Él es mexicano (como su madre) y venezolano (como su padre), tiene 39 años, ha vivido toda su vida en la Ciudad de México, pero todos los veranos de la infancia y juventud los pasó en Isla de Margarita con su familia paterna. Para él, esa era su segunda casa. Pero hoy solo es un lugar al que no volverá, “no al menos, hasta que el mundo sea otro; hasta que allí exista otro régimen”, dice, nostálgico. Aunque comenta que ya no queda mucho por lo que volver: toda su familia venezolana ya se encuentra repartida por el mundo.

De su último viaje (diciembre de 2018) recuerda un empobrecimiento sin precedentes. “Ya era como estar otro mundo. No había comida, y comprar una Coca-cola era dificilísimo”, zanja. Fue a Isla de Margarita para sacar a su padre y llevarlo a México. Una demencia senil y las complicaciones del parkinson no le permitían estar más tiempo en un país en el que el colapso del sistema sanitario crecía año a año (según Human Rights Watch, el Gobierno venezolano no ha publicado informes epidemiológicos desde 2017; cuando en 2016 el Ministerio de Salud divulgó cifras revelando que la mortalidad materna había aumentado un 65% y la infantil en 30%, la ministra fue despedida al día siguiente).

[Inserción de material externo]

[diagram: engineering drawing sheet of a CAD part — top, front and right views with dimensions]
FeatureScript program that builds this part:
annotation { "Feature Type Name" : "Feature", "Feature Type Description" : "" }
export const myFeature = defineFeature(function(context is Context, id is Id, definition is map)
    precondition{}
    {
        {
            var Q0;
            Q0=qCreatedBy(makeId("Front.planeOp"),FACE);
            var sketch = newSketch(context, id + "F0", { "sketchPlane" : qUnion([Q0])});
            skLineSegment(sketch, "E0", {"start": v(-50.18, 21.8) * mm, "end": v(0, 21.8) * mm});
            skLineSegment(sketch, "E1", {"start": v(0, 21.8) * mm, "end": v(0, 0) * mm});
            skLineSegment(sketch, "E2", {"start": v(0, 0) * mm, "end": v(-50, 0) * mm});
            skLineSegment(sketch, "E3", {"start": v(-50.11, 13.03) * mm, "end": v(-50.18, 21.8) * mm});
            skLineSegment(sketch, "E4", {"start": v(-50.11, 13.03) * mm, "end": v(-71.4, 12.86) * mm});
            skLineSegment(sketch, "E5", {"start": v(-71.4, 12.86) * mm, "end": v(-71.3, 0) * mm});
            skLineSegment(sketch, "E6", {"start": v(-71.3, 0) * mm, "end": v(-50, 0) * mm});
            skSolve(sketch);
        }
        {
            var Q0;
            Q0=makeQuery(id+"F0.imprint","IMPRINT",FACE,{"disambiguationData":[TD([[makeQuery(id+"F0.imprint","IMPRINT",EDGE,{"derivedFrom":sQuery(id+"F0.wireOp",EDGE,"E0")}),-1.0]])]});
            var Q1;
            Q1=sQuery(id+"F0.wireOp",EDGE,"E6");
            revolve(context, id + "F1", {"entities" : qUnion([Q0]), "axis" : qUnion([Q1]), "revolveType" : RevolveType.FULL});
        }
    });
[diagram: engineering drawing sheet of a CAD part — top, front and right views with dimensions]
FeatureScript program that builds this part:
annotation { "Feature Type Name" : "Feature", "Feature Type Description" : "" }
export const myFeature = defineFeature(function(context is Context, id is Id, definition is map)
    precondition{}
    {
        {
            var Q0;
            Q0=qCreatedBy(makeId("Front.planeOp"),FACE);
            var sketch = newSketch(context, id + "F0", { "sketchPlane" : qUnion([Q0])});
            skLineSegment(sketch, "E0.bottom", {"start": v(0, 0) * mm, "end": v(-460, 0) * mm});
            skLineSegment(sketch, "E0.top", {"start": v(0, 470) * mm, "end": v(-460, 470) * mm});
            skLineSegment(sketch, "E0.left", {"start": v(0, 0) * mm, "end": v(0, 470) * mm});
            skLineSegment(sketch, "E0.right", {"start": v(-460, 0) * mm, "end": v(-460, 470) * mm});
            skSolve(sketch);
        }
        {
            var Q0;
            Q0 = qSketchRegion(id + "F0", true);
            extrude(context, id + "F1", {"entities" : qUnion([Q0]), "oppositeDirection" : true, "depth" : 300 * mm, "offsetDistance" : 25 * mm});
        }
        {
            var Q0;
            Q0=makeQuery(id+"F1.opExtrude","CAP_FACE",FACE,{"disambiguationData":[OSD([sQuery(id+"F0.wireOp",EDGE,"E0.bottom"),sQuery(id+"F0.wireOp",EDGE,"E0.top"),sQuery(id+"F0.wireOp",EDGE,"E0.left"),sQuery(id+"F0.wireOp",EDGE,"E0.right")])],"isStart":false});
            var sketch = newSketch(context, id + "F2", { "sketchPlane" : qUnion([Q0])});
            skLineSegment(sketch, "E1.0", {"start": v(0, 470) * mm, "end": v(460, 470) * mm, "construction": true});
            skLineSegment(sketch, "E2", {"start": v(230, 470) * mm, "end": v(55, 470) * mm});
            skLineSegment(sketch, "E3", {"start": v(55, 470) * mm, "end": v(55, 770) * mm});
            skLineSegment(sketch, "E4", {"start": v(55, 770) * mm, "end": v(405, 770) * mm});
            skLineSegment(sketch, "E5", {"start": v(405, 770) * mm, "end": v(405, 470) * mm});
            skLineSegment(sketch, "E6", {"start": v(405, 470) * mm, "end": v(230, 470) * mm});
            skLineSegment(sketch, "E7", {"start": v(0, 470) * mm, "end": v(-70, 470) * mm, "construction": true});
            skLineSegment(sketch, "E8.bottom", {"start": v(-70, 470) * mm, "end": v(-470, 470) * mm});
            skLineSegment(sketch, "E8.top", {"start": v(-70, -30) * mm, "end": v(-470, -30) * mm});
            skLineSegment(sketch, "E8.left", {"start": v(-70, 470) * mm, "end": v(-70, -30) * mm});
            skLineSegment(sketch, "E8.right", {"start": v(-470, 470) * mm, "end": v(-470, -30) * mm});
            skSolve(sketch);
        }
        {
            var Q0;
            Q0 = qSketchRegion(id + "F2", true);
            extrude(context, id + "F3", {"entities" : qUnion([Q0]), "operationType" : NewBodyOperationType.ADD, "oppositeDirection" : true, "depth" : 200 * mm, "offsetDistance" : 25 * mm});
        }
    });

“Lo más triste no es sólo que un país se haya roto, sino que muchísimas familias se han desvanecido también. Están desperdigadas por el mundo entero”, se lamenta Román. Sus tíos viven en Canadá y en Colombia; sus hermanas, una en Florida (esperando a que entre en vigor el estatuto de protección temporal que anunció el mes pasado el Gobierno de Joe Biden, con el que 320.000 venezolanos podrán regularizar su situación migratoria y conseguir un trabajo de forma legal) y la otra en Buenos Aires.

Por otro lado, cuenta que, hasta hace un par de años, en México era muy raro encontrarse con otro venezolano. “Hoy, en cualquier barrio de moda de la Ciudad de México escucho el acento y me encuentro siempre con alguno”, asegura. Hasta en la ciudad de Veracruz (donde las colonias asturiana y libanesa son numerosas y con fuerte influencia cultural) hay ya también una colonia creciente de venezolanos.

Román termina la llamada diciendo que, pese a todo, sí le gustaría volver a ver el icónico suelo del aeropuerto de Maiquetía: el que guardó en su memoria como la última fotografía de su ‘segundo país’, una peculiar estampa del lugar opulento que alguna vez conoció; uno que le gustaría mostrarle un día a su hija de tres años.